La Nazione, interventi Rpfm

La Storia porta con sè dei valori, anche delle storture, ma facendo analisi e sintesi necessita di valutazioni lucide e meno ampollose: torna la Pini con la sua visione del rapporto fra storia ed attualità.

Le Nazioni non possono prescindere dalla narrazione dei fatti in chiave filosofica


La Storia diventa tale quando si traduce in un valore, in un’idea morale che va a costituire le fondamenta di uno Stato, un’idea morale pienamente condivisa da un popolo e da ciò che lo definisce nazione. Immaginate se in Francia, nei giorni della commemorazione per la presa della Bastiglia – che sancisce l’inizio della Rivoluzione francese e dunque la scintilla delle democrazie occidentali – ci si accapigliasse rispetto a quanto di male è arrivato con Robespierre e con il Terrore.
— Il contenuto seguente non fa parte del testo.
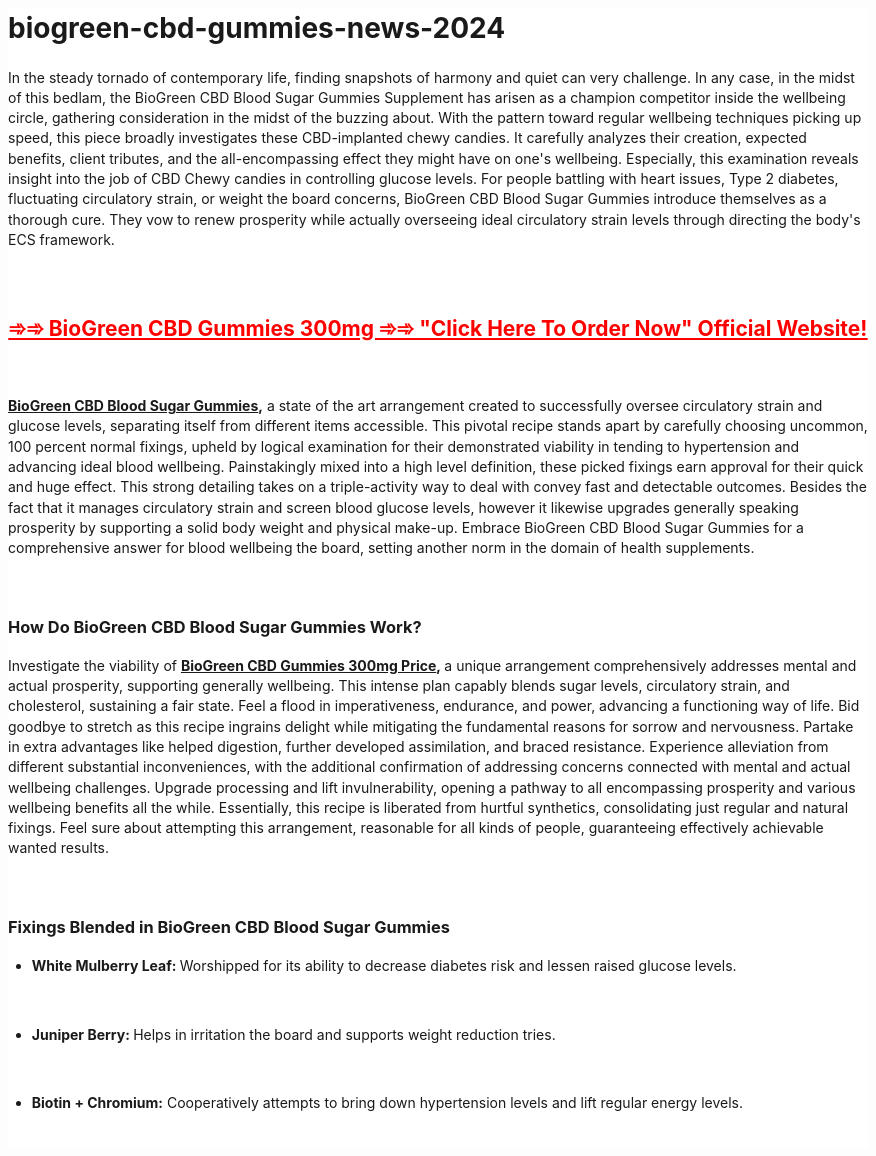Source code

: # biogreen-cbd-gummies-news-2024

<p>In the steady tornado of contemporary life, finding snapshots of harmony and quiet can very challenge. In any case, in the midst of this bedlam, the BioGreen CBD Blood Sugar Gummies Supplement has arisen as a champion competitor inside the wellbeing circle, gathering consideration in the midst of the buzzing about. With the pattern toward regular wellbeing techniques picking up speed, this piece broadly investigates these CBD-implanted chewy candies. It carefully analyzes their creation, expected benefits, client tributes, and the all-encompassing effect they might have on one's wellbeing. Especially, this examination reveals insight into the job of CBD Chewy candies in controlling glucose levels. For people battling with heart issues, Type 2 diabetes, fluctuating circulatory strain, or weight the board concerns, BioGreen CBD Blood Sugar Gummies introduce themselves as a thorough cure. They vow to renew prosperity while actually overseeing ideal circulatory strain levels through directing the body's ECS framework.</p>
<p><a href="https://academly.org/recommends/biogreen-cbd-gummies/"><img src="https://assets-global.website-files.com/664f092ded83d42510471d7b/664f099a8b141f74e983e233_BioGreen%2520CBD%2520Gummies%2520300mg%2520new.png" alt="" border="0" /></a></p>
<h2 style="text-align: center;"><span style="text-decoration: underline; color: #ff0000;"><a style="color: #ff0000;" href="https://academly.org/recommends/biogreen-cbd-gummies/"><strong>➾➾ BioGreen CBD Gummies 300mg ➾➾ "Click Here To Order Now" Official Website!</strong></a></span></h2>
<p>&nbsp;</p>
<p><strong><a href="https://academly.org/biogreen-cbd-gummies/">BioGreen CBD Blood Sugar Gummies</a>,</strong>&nbsp;a state of the art arrangement created to successfully oversee circulatory strain and glucose levels, separating itself from different items accessible. This pivotal recipe stands apart by carefully choosing uncommon, 100 percent normal fixings, upheld by logical examination for their demonstrated viability in tending to hypertension and advancing ideal blood wellbeing. Painstakingly mixed into a high level definition, these picked fixings earn approval for their quick and huge effect. This strong detailing takes on a triple-activity way to deal with convey fast and detectable outcomes. Besides the fact that it manages circulatory strain and screen blood glucose levels, however it likewise upgrades generally speaking prosperity by supporting a solid body weight and physical make-up. Embrace BioGreen CBD Blood Sugar Gummies for a comprehensive answer for blood wellbeing the board, setting another norm in the domain of health supplements.</p>
<p>&nbsp;</p>
<h3><strong>How Do BioGreen CBD Blood Sugar Gummies Work?</strong></h3>
<p>Investigate the viability of&nbsp;<strong><a href="https://biogreenbloodsugar-supportcbdgummies-buy-usa.company.site/">BioGreen CBD Gummies 300mg Price</a>,&nbsp;</strong>a unique arrangement comprehensively addresses mental and actual prosperity, supporting generally wellbeing. This intense plan capably blends sugar levels, circulatory strain, and cholesterol, sustaining a fair state. Feel a flood in imperativeness, endurance, and power, advancing a functioning way of life. Bid goodbye to stretch as this recipe ingrains delight while mitigating the fundamental reasons for sorrow and nervousness. Partake in extra advantages like helped digestion, further developed assimilation, and braced resistance. Experience alleviation from different substantial inconveniences, with the additional confirmation of addressing concerns connected with mental and actual wellbeing challenges. Upgrade processing and lift invulnerability, opening a pathway to all encompassing prosperity and various wellbeing benefits all the while. Essentially, this recipe is liberated from hurtful synthetics, consolidating just regular and natural fixings. Feel sure about attempting this arrangement, reasonable for all kinds of people, guaranteeing effectively achievable wanted results.</p>
<p>&nbsp;</p>
<h3><strong>Fixings Blended in BioGreen CBD Blood Sugar Gummies</strong></h3>
<ul>
<li><strong>White Mulberry Leaf:&nbsp;</strong>Worshipped for its ability to decrease diabetes risk and lessen raised glucose levels.</li>
</ul>
<p>&nbsp;</p>
<ul>
<li><strong>Juniper Berry:&nbsp;</strong>Helps in irritation the board and supports weight reduction tries.</li>
</ul>
<p>&nbsp;</p>
<ul>
<li><strong>Biotin + Chromium:</strong>&nbsp;Cooperatively attempts to bring down hypertension levels and lift regular energy levels.</li>
</ul>
<p>&nbsp;</p>
<ul>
La presa della Bastiglia è, per la storia della Francia e di tutto l’Occidente, un fatto sacro e imprescindibile per leggere tutto ciò che è accaduto dopo.

Attenzione al provincialismo

Storie Italiane

Ebbene, il 25 aprile per l’Italia incarna qualcosa di molto simile: è l’inizio di una stagione stra-ordinaria – nella misura in cui è davvero fuori dall’ordinario – di democrazia, di libertà, di pace. E allora perché non lo sentiamo fino in fondo? Perché la memoria del fascismo e della Liberazione resta sostanzialmente una memoria familiare: ogni famiglia conserva e tramanda il proprio personale ricordo rispetto a quei fatti.

Il monito di Pini, dovere di un giornalista che scrive le testimonianze del tempo: non derubricare ad ideologia il senso dei fatti e del retrobottega degli aneddoti

Evitare divisioni demagogiche e’ un imperativo per entrambe le parti

La memoria familiare è preziosissima, ma è inevitabilmente divisiva. Quello che non siamo stati in grado di fare pienamente, negli ultimi ottant’anni, è stato trasformare quelle memorie familiari in una memoria di popolo. Una memoria, cioè, capace di trasferire sui cittadini un valore superiore alle divisioni che ci hanno lacerato e diviso, tra odi e incomprensioni non sopiti e l’ancor più pericoloso qualunquismo di chi vorrebbe derubricare una data così importante alla noia dei nostalgici delle ricorrenze. Significa non sapere da dove arriviamo, e dunque non sapere chi siamo. Significa condannarci all’eterna immaturità di un Paese che non avendo fatto i conti con se stesso resterà sempre piccolo. E soprattutto debole.